Bara juga memajukan tubuhnya mendekati Gabriela, dan itu membuat Gabriela bisa dengan dekat mematap wajah Bara.

"Kamu selalu berhasil mengusik fokus aku terhadap yang lain."

"Apa maksud kamu?"

Bara tersenyum dan mengusap lembut pipi Gabriela dengan ibu jarinya, Gabriela sekilas melirik tangan itu dan kembali menatap Bara.

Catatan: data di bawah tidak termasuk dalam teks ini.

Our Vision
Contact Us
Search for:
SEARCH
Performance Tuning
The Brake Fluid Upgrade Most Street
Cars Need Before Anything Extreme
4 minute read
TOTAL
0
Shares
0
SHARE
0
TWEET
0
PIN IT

"Rendi bukan yang kamu inginkan sekarang, mungkin saja aku bisa berusaha menggantikannya, dan menjadi yang kamu inginkan."

"Aku gak ngerti."

"Tidak perlu mengerti, kamu hanya perlu merasakan semuanya."

Gabriela merasa tatapan Bara begitu menusuk, ini kali pertama Gabriela menatap Bara sedekat itu.

Bara menelusupkan jemarinya keantara rambut Gabriela, dan satu tangan yang lain meraih tangan Gabriela.

"Aku tidak mau terlambat, aku tidak mau kamu lebih dulu dimiliki orang lain."

"Bara."

"Diamlah, tidak perlu bicara apa pun juga, dengarkan ini, aku menginginkan kamu untuk hidup aku."

Gabriela tak bisa berfikir benar, ini sangatlah tiba-tiba, dan mungkin saja Bara hanya sedang iseng padanya.

Bara menatap bibir tipis Gabriela, semakin lama, Gabriela mulai merasakan hangat hembusan nafas Bara di wajahnya.

Bara menarik tangan yang digenggamnya hingga membuat tubuh mereka beradu, Gabriela memejamkan matanya, Bara tersenyum melihat lentik bulu mata itu.

"Kamu terlalu istimewa buat aku, Riel."